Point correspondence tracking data
========

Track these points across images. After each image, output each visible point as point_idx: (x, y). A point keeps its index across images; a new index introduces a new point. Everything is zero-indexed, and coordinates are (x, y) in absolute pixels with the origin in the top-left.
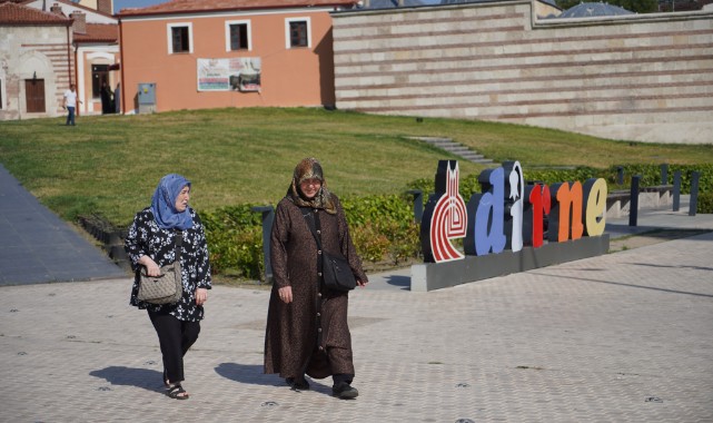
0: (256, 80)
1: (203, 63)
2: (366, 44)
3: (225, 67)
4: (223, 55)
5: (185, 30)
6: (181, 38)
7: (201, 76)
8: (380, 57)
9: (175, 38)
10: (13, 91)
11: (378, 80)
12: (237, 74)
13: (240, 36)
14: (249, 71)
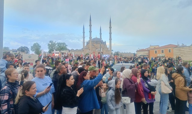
1: (158, 55)
2: (177, 52)
3: (161, 55)
6: (156, 52)
8: (179, 53)
13: (163, 52)
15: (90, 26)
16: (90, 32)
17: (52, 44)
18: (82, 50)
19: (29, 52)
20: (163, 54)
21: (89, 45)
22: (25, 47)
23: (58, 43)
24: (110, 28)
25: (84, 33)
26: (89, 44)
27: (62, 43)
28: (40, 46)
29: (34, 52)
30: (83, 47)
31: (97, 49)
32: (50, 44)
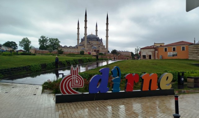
0: (176, 55)
1: (168, 53)
2: (194, 50)
3: (172, 53)
4: (172, 52)
5: (166, 48)
6: (166, 50)
7: (168, 55)
8: (196, 51)
9: (165, 50)
10: (147, 56)
11: (196, 55)
12: (173, 54)
13: (174, 49)
14: (175, 54)
15: (86, 21)
16: (86, 28)
17: (43, 40)
18: (76, 47)
19: (17, 48)
20: (175, 52)
21: (83, 42)
22: (12, 42)
23: (50, 39)
24: (107, 24)
25: (78, 28)
26: (84, 40)
27: (54, 39)
28: (30, 42)
29: (23, 47)
30: (77, 44)
31: (93, 47)
32: (42, 39)
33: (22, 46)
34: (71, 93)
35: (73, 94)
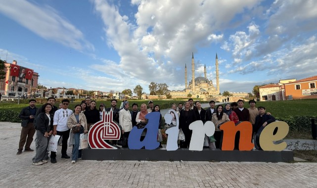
3: (309, 91)
5: (299, 85)
9: (297, 87)
10: (270, 97)
12: (312, 92)
14: (316, 91)
15: (193, 64)
16: (193, 70)
18: (184, 91)
19: (132, 94)
20: (314, 89)
22: (128, 90)
23: (159, 84)
26: (192, 84)
27: (163, 84)
31: (202, 90)
32: (151, 85)
33: (136, 93)
34: (102, 147)
35: (105, 148)
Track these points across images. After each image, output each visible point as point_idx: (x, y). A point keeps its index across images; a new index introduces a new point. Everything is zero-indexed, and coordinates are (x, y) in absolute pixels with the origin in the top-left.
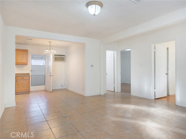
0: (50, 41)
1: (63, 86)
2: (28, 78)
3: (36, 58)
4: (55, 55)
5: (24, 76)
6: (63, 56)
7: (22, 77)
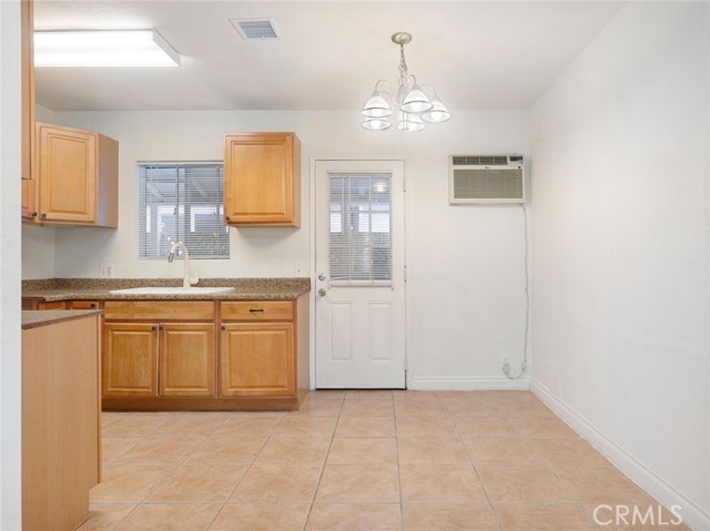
1: (516, 370)
2: (283, 310)
4: (458, 160)
6: (514, 159)
7: (254, 305)
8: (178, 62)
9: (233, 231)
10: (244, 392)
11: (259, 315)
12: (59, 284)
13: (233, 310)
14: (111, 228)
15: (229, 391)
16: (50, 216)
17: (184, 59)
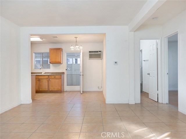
0: (76, 36)
1: (100, 87)
2: (59, 77)
3: (78, 57)
4: (90, 52)
5: (56, 74)
6: (100, 52)
7: (55, 76)
9: (51, 64)
13: (51, 77)
15: (51, 90)
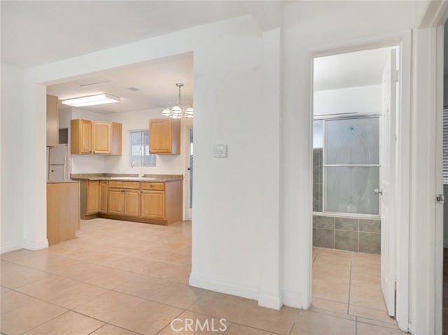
7: (152, 184)
8: (120, 100)
9: (157, 156)
10: (148, 216)
11: (153, 188)
12: (105, 175)
13: (145, 186)
14: (119, 155)
15: (143, 215)
16: (96, 152)
17: (122, 99)
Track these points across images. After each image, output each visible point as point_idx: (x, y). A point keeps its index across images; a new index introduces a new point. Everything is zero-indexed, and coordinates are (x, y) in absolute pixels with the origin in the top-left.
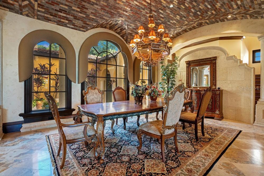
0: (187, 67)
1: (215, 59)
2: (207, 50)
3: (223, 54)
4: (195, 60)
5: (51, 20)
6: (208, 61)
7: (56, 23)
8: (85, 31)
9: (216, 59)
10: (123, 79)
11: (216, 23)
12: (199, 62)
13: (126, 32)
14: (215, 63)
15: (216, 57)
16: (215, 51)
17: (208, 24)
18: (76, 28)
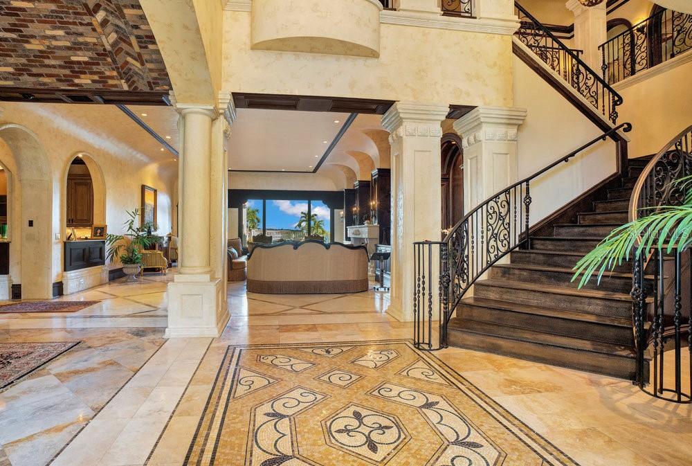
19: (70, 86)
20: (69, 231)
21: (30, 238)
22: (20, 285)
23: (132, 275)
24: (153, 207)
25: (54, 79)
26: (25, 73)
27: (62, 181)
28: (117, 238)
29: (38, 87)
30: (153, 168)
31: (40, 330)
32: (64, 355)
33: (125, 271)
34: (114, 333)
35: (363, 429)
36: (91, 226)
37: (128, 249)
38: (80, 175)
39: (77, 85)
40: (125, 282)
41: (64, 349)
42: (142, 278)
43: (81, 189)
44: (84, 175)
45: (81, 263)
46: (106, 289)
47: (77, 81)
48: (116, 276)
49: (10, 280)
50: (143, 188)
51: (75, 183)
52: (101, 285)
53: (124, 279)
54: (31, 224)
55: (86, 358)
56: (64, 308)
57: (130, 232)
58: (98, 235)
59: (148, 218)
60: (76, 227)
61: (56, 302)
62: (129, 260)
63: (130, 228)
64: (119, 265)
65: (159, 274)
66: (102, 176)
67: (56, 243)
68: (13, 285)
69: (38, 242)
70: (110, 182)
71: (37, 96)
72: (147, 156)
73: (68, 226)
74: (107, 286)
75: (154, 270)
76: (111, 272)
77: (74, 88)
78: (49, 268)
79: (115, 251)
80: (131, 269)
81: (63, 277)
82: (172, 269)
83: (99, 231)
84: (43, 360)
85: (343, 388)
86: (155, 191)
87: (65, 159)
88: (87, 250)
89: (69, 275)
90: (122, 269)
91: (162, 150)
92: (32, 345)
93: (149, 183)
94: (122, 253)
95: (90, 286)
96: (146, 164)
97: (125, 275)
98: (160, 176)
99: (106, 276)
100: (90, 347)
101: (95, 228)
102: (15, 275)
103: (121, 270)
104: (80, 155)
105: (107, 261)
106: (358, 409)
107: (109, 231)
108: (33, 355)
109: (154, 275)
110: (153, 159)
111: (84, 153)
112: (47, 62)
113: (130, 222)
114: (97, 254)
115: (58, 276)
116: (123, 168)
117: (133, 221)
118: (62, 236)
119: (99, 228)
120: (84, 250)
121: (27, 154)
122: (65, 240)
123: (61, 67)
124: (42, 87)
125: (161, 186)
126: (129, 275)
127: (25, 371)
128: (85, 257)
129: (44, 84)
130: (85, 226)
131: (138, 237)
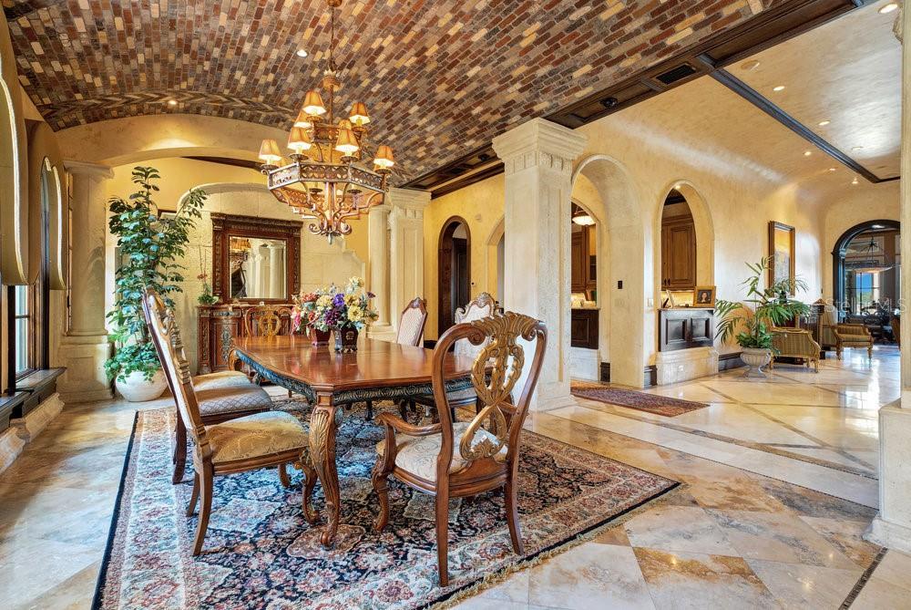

========

> [WHAT YOU ARE ASKED TO DO]:
Please set down only the lines from the first line of the records above through the line that has "13: (240, 36)", exactly, and not the pictures.

> [FINAL ANSWER]:
Track these points across images. After each image, output each visible point as point_idx: (x, y). A point keeps its index across images; a new index introduces a new point. Everything is zero-indexed, and coordinates are (x, y) in absolute pixels with the origin in the top-left.
0: (256, 80)
1: (203, 63)
2: (366, 44)
3: (225, 67)
4: (223, 55)
5: (185, 30)
6: (181, 38)
7: (201, 76)
8: (380, 57)
9: (175, 38)
10: (13, 91)
11: (378, 80)
12: (237, 74)
13: (240, 36)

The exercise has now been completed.